Sage has several ways to factor polynomial expressions.
Defined as symbolic expressions living in the symbolic ring,
they factor as observed in the question.
It seems symbolic expressions in Sage are not able to hold
a factor if it is a constant. As observed in the answer by
@Emmanuel Charpentier, this is in contrast to Maxima.

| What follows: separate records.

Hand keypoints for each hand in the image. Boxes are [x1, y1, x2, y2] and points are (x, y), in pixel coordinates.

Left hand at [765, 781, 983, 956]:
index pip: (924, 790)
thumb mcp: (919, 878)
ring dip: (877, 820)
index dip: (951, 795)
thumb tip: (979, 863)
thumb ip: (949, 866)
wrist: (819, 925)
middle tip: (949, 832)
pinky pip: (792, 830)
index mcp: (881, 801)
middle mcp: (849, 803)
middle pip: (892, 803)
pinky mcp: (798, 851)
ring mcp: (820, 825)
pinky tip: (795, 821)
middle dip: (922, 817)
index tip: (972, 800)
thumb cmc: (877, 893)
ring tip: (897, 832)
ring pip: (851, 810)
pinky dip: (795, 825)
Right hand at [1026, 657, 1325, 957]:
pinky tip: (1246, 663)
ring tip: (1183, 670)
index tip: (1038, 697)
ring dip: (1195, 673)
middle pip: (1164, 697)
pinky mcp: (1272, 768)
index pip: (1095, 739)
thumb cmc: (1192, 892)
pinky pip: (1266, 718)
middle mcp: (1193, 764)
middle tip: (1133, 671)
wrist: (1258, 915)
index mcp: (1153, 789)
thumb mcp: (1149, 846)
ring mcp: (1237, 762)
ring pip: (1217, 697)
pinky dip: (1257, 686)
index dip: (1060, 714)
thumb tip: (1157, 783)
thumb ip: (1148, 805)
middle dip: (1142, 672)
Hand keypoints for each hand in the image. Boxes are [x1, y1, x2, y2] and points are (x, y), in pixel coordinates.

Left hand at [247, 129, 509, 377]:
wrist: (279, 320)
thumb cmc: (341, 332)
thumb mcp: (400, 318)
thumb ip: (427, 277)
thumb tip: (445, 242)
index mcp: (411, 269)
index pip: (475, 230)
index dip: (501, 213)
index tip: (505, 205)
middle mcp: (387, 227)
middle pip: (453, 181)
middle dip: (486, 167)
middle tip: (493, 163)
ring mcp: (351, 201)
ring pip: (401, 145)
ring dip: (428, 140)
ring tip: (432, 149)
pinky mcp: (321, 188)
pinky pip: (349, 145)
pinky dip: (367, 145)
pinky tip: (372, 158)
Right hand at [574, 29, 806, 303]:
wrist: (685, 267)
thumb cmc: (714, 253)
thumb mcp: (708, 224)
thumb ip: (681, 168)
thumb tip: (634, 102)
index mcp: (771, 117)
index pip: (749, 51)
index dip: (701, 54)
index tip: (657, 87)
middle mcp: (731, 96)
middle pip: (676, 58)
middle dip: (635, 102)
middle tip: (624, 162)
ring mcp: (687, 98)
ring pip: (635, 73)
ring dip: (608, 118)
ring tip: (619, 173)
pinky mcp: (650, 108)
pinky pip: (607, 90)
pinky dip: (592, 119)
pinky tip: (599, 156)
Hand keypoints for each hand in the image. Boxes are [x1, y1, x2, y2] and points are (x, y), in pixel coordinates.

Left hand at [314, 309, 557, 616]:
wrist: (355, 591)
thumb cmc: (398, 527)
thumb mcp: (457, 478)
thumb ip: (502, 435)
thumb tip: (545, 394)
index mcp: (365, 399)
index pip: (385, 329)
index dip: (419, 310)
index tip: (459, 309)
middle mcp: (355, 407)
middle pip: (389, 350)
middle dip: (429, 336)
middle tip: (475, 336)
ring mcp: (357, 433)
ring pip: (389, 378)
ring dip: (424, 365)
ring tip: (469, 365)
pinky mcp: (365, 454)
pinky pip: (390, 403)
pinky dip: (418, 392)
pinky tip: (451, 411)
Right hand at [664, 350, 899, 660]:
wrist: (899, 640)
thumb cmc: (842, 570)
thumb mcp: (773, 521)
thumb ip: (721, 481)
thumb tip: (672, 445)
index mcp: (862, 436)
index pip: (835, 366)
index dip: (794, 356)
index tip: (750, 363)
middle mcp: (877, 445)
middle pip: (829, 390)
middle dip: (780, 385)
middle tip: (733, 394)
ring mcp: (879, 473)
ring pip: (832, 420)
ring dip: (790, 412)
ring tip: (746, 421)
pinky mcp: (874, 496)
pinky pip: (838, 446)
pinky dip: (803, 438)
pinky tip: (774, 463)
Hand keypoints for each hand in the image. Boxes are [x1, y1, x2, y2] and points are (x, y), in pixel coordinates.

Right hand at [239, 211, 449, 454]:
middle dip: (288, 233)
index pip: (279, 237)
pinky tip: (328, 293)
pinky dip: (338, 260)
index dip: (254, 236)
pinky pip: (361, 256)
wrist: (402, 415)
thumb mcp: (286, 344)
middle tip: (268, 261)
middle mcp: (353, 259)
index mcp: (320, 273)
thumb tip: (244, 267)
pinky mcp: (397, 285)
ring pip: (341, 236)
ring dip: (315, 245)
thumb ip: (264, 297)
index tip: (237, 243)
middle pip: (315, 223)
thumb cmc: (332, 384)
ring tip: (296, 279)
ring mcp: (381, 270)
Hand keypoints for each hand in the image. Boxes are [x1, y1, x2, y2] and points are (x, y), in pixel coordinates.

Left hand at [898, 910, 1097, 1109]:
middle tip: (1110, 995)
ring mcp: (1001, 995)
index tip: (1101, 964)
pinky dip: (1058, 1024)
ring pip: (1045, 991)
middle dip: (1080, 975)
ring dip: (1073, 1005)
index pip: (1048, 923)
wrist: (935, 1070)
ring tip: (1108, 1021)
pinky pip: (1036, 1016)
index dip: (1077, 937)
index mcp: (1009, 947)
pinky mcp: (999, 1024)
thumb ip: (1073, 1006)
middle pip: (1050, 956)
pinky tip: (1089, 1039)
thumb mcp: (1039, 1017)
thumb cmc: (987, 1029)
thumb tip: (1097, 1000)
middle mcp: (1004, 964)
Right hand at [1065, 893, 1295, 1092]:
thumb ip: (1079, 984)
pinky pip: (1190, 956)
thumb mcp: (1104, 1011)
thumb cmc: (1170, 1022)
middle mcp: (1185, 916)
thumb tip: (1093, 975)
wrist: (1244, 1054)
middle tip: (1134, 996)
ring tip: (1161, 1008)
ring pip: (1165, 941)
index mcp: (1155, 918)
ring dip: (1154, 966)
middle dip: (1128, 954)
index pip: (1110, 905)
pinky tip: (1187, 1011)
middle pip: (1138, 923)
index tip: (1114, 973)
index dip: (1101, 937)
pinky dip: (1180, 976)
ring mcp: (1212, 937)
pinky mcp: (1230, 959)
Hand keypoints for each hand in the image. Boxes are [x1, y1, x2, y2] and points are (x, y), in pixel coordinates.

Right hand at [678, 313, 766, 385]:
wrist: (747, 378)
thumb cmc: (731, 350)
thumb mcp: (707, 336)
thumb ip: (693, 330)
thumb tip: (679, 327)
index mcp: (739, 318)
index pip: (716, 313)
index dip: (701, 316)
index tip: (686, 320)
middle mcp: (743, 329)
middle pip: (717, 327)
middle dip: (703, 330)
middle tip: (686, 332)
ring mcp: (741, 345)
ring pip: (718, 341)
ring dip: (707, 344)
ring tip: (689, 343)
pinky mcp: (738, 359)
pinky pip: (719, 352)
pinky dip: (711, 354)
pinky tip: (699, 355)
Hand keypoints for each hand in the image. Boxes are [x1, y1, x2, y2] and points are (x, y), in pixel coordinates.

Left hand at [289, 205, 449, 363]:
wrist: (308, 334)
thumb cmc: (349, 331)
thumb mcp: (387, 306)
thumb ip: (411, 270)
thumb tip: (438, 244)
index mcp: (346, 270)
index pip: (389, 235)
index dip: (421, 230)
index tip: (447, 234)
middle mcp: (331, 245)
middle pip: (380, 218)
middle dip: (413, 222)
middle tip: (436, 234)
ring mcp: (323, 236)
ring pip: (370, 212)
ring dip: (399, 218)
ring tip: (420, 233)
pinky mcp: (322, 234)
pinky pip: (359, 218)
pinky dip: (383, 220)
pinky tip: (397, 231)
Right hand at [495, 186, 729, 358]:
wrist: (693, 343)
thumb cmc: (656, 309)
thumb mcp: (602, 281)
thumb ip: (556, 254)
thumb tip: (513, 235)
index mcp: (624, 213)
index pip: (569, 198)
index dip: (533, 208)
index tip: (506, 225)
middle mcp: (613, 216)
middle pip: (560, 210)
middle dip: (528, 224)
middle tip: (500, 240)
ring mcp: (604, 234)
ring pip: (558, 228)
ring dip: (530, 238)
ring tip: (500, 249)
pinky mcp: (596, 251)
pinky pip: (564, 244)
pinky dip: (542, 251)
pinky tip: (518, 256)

To further illustrate that, consider the following example:
sage: a3, a6 = SR.var('a3, a6')
sage: q = (a3 - a6)
sage: p = x * q
sage: p
(a3 - a6)*x
sage: p.subs({x: 2})
2*a3 - 2*a6
There might or might not be a way to remedy that
for symbolic expressions.
Defined in a polynomial ring, such expressions will factor
differently though.
Define a polynomial ring over the integers:
sage: R.<a3, a6> = ZZ[]
sage: R
Multivariate Polynomial Ring in a3, a6 over Integer Ring
Define a polynomial in that ring:
sage: p = 2*a3 - 2*a6
sage: p
2*a3 - 2*a6
Factor it:
sage: p.factor()
2 * (a3 - a6)
Note that factoring in polynomials over the rationals would
work differently.
Just an information: I tried with Maxima (version 19.01.2x) itself (not in SageMath) and it factorizes correctly:
Enter: factor(2 * a3 - 2 * a6);
The output is: -2*(a6-a3)
Thanks for the reply! That's definitely strange. The answer below gave a few more instances of sage factoring like this.